German officials say a ban on seaborne Russian oil would be relatively easy for the EU to implement, but Germany would struggle to find a substitute for the Russian oil that arrives in the country via pipeline.

Ursula von der Leyen, European commission president, has pledged to work on oil sanctions, while Josep Borrell, the EU’s chief diplomat, said of a crude embargo: “Sooner or later . . . it will happen.” Jake Sullivan, US national security adviser, told ABC television on Sunday that President Joe Biden was “working on a daily basis with his European colleagues on steps Europe can take to wean itself off of Russian oil and gas.”
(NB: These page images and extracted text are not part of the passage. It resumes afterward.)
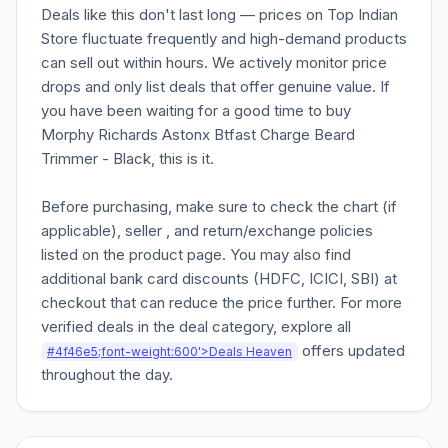
Deals like this don't last long — prices on Top Indian
Store fluctuate frequently and high-demand products
can sell out within hours. We actively monitor price
drops and only list deals that offer genuine value. If
you have been waiting for a good time to buy
Morphy Richards Astonx Btfast Charge Beard
Trimmer - Black, this is it.
Before purchasing, make sure to check the chart (if
applicable), seller , and return/exchange policies
listed on the product page. You may also find
additional bank card discounts (HDFC, ICICI, SBI) at
checkout that can reduce the price further. For more
verified deals in the deal category, explore all
offers updated
#4f46e5;font-weight:600'>Deals Heaven
throughout the day.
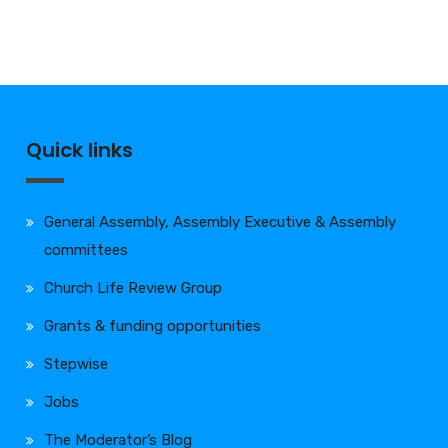
Quick links
General Assembly, Assembly Executive & Assembly
committees
Church Life Review Group
Grants & funding opportunities
Stepwise
Jobs
The Moderator’s Blog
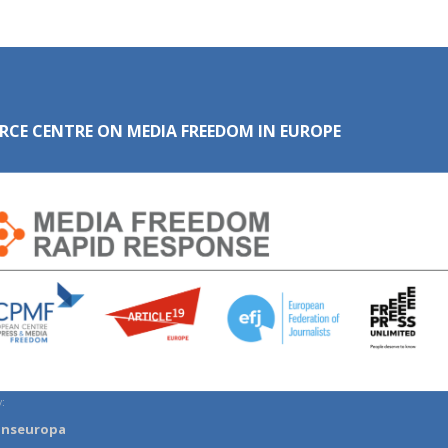
RCE CENTRE ON MEDIA FREEDOM IN EUROPE
:
anseuropa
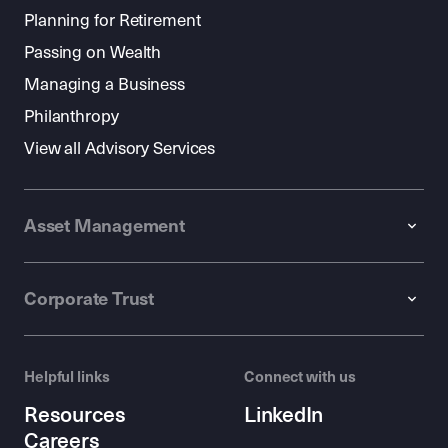
Planning for Retirement
Passing on Wealth
Managing a Business
Philanthropy
View all Advisory Services
Asset Management
Corporate Trust
Helpful links
Connect with us
Resources
LinkedIn
Careers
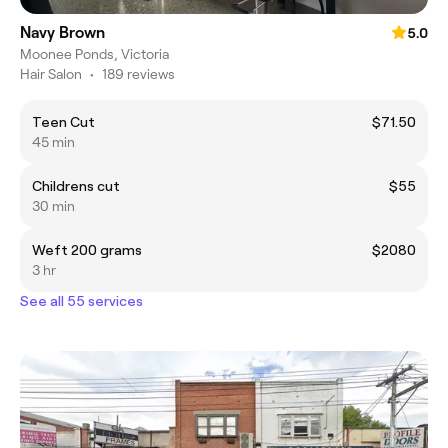
Navy Brown
5.0
Moonee Ponds, Victoria
Hair Salon
•
189 reviews
Teen Cut
$71.50
45 min
Childrens cut
$55
30 min
Weft 200 grams
$2080
3 hr
See all 55 services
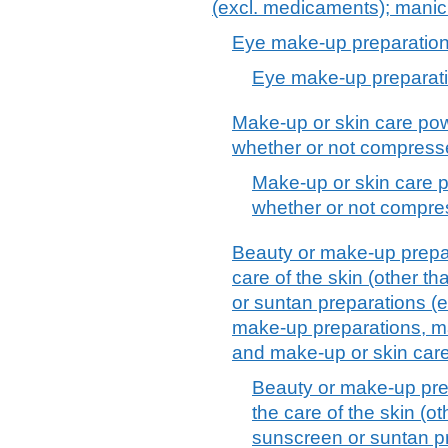
(excl. medicaments); manic
Eye make-up preparatio
Eye make-up preparat
Make-up or skin care pow
whether or not compress
Make-up or skin care p
whether or not compre
Beauty or make-up prepar
care of the skin (other t
or suntan preparations (
make-up preparations, ma
and make-up or skin car
Beauty or make-up pre
the care of the skin (o
sunscreen or suntan p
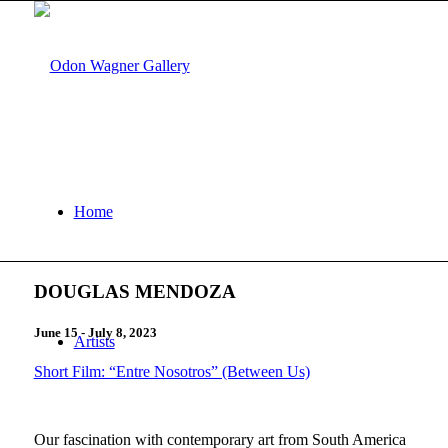
Home
DOUGLAS MENDOZA
June 15 - July 8, 2023
Artists
Short Film: “Entre Nosotros” (Between Us)
Our fascination with contemporary art from South America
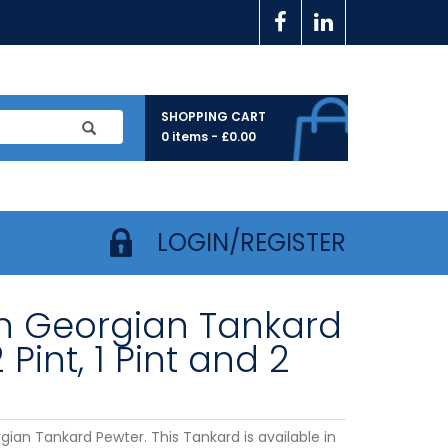
SHOPPING CART
0 items -
£
0.00
LOGIN/REGISTER
in Georgian Tankard
2 Pint, 1 Pint and 2
gian Tankard Pewter. This Tankard is available in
Commission officials have prepared the rough outline of possible measures targeting Russian oil, as part of a basket of potential restrictions drawn up ahead of the invasion of Ukraine.

But a lack of unanimous support for the measure means it is not on the official agenda of topics to be discussed at an EU foreign ministers meeting on Monday. It will only be raised informally for broad discussion.
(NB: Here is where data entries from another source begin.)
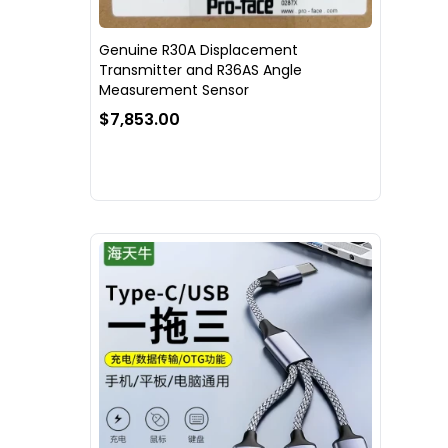
Genuine R30A Displacement
Transmitter and R36AS Angle
Measurement Sensor
$7,853.00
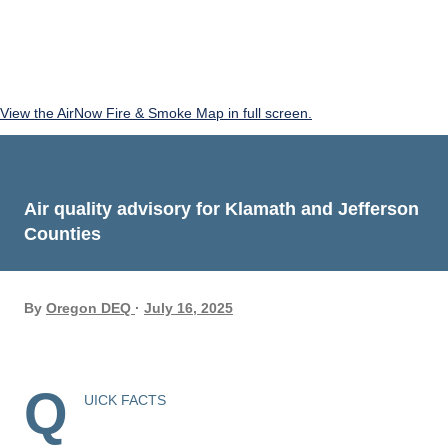
View the AirNow Fire & Smoke Map in full screen.
Air quality advisory for Klamath and Jefferson
Counties
By
Oregon DEQ
July 16, 2025
Q
UICK FACTS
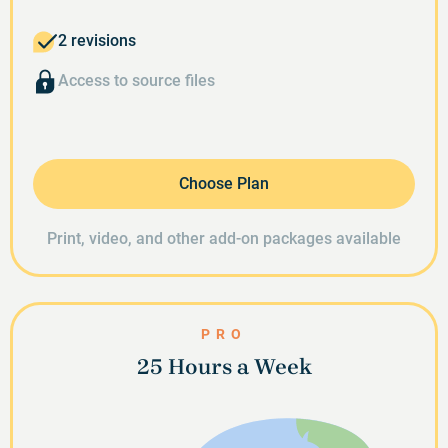
2 revisions
Access to source files
Choose Plan
Print, video, and other add-on packages available
PRO
25 Hours a Week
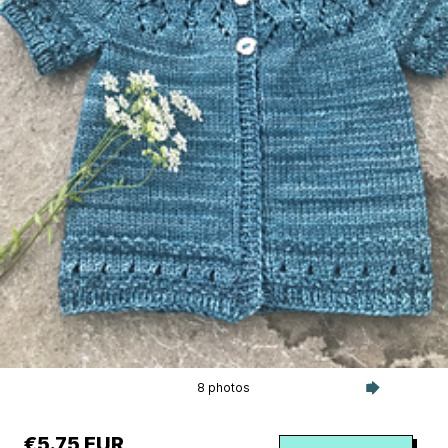
8 photos
€5.75 EUR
A senior EU official admitted this was because of resistance from unnamed member states, adding that cutting off Russian oil was “a technically and politically complicated matter” for some countries with high dependency.

Among the questions over any oil embargo is exactly which Russian oil products are affected, how long any phase-in period will last, and whether it is a full or partial ban. The question also remains of an accompanying release of European strategic oil reserves to offset some of the impact.

Officials have raised ideas such as imposing tariffs on Russian oil, rather than a straight ban as was imposed on coal.

The EU relies on Russia for around 25 per cent of its oil imports, with some member states’ dependency far higher. The bloc has collectively paid Russia more than €35bn since the invasion of Ukraine began for energy supplies, compared with €1.5bn pledged to Ukraine for military equipment, Borrell said last week.

Orban has been accused by Ukraine’s president Volodymyr Zelensky of being too unwilling to oppose Moscow. Zelensky used a speech last month to tell Orban he should “decide who you are with”.

Asked about an EU oil ban, Zoltan Kovacs, a Hungarian government spokesman, said there had “never been such a proposal so there was nothing to block.”

The push from Von der Leyen, Borrell and member states including Poland and the Baltic countries to move against Russian crude follows a sanctions package last week that targeted exports of coal and other goods, as well as Russian banks, oligarchs and senior officials.

“We’re not done with sanctions yet, especially since Russia is not giving any indication of slowing down the war effort,” said an EU diplomat. “These horrible pictures of atrocities make . . . sanctions proposals more easy to achieve consensus on.”